## ACTIVITY
Please repeat every record exactly, leaving out any pictures.

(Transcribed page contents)
■ ■ ■

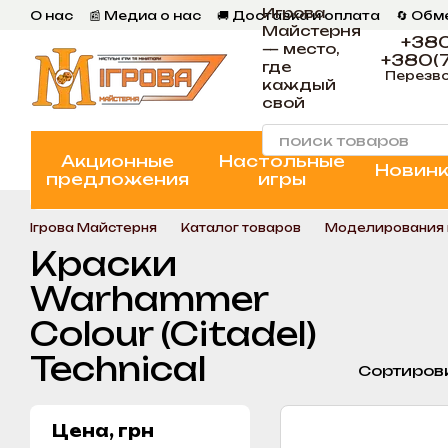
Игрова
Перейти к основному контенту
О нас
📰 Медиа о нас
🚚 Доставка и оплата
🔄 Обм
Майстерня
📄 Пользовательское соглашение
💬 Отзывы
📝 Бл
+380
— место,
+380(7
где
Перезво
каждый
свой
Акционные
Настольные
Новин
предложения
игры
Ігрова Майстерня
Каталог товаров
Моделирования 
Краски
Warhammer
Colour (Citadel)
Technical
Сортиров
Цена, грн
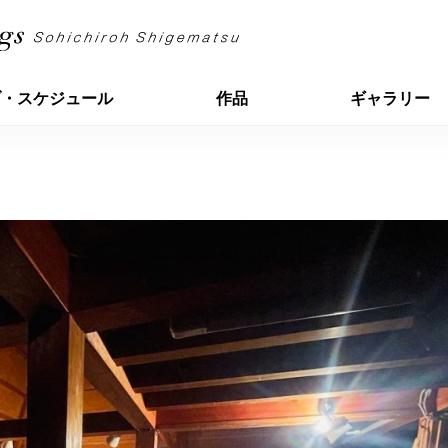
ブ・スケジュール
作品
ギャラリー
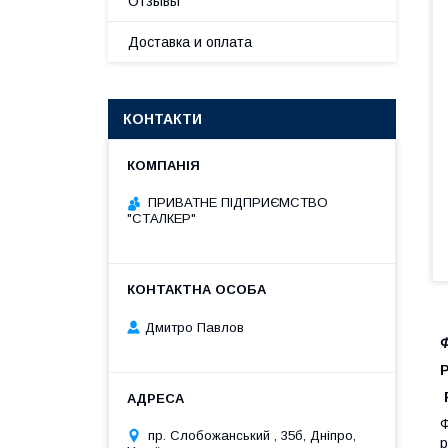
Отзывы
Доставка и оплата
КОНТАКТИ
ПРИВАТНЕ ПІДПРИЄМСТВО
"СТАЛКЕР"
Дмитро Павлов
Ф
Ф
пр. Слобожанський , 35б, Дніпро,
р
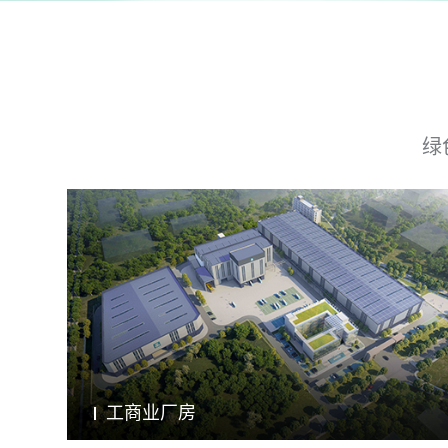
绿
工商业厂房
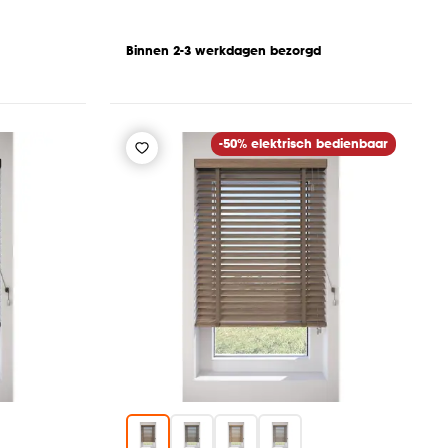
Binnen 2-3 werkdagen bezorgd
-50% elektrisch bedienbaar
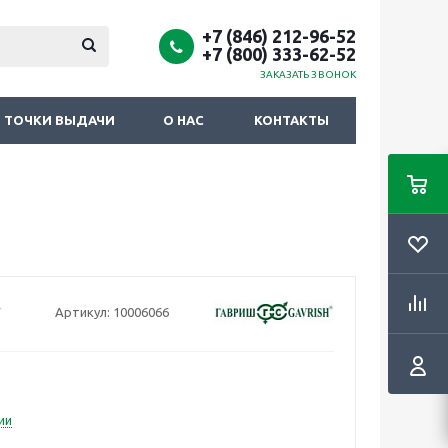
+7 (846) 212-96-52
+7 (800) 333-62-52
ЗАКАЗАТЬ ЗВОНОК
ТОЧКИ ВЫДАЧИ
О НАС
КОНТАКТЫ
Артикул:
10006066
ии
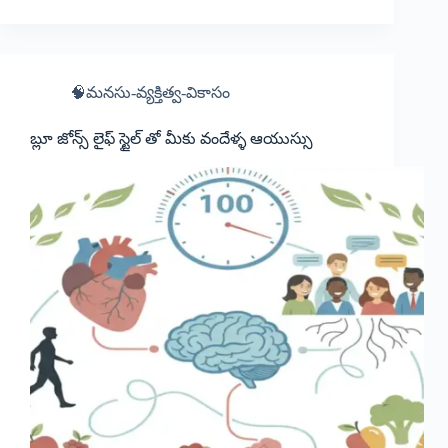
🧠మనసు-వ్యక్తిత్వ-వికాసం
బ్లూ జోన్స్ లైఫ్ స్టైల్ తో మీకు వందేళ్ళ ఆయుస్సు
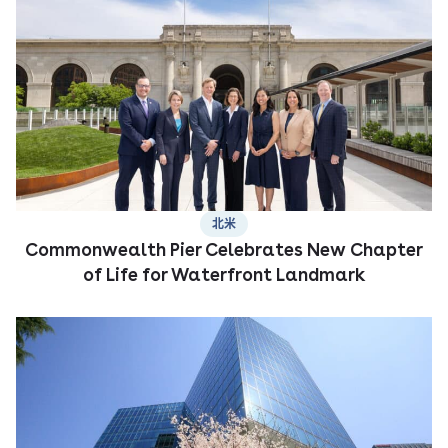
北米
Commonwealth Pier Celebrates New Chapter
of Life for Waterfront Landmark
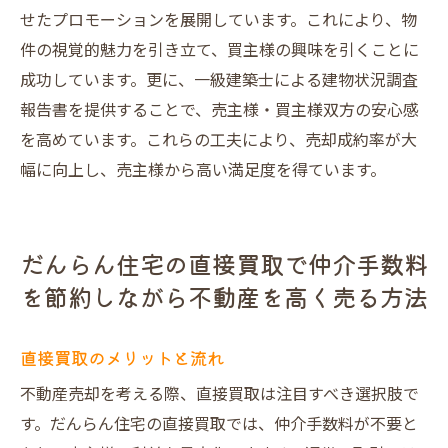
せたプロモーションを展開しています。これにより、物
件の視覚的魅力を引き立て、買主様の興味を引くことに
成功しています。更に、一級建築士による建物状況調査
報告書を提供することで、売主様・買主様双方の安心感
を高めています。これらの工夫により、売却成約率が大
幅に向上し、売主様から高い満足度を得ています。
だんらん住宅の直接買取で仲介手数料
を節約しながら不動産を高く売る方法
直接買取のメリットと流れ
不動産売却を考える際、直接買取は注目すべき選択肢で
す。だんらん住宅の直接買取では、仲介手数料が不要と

■ ■ ■

## THE COMPLETED TASK
Игрова
Перейти к основному контенту
О нас
📰 Медиа о нас
🚚 Доставка и оплата
🔄 Обм
Майстерня
📄 Пользовательское соглашение
💬 Отзывы
📝 Бл
+380
— место,
+380(7
где
Перезво
каждый
свой
Акционные
Настольные
Новин
предложения
игры
Ігрова Майстерня
Каталог товаров
Моделирования 
Краски
Warhammer
Colour (Citadel)
Technical
Сортиров
Цена, грн
ブ・スケジュール
作品
ギャラリー
Отзывы
Доставка и оплата
КОНТАКТИ
ПРИВАТНЕ ПІДПРИЄМСТВО
"СТАЛКЕР"
Дмитро Павлов
Ф
Ф
пр. Слобожанський , 35б, Дніпро,
р
绿
工商业厂房
Binnen 2-3 werkdagen bezorgd
-50% elektrisch bedienbaar
+7 (846) 212-96-52
+7 (800) 333-62-52
ЗАКАЗАТЬ ЗВОНОК
ТОЧКИ ВЫДАЧИ
О НАС
КОНТАКТЫ
Артикул:
10006066
ии
🧠మనసు-వ్యక్తిత్వ-వికాసం
బ్లూ జోన్స్ లైఫ్ స్టైల్ తో మీకు వందేళ్ళ ఆయుస్సు
北米
Commonwealth Pier Celebrates New Chapter
of Life for Waterfront Landmark
せたプロモーションを展開しています。これにより、物
件の視覚的魅力を引き立て、買主様の興味を引くことに
成功しています。更に、一級建築士による建物状況調査
報告書を提供することで、売主様・買主様双方の安心感
を高めています。これらの工夫により、売却成約率が大
幅に向上し、売主様から高い満足度を得ています。
だんらん住宅の直接買取で仲介手数料
を節約しながら不動産を高く売る方法
直接買取のメリットと流れ
不動産売却を考える際、直接買取は注目すべき選択肢で
す。だんらん住宅の直接買取では、仲介手数料が不要と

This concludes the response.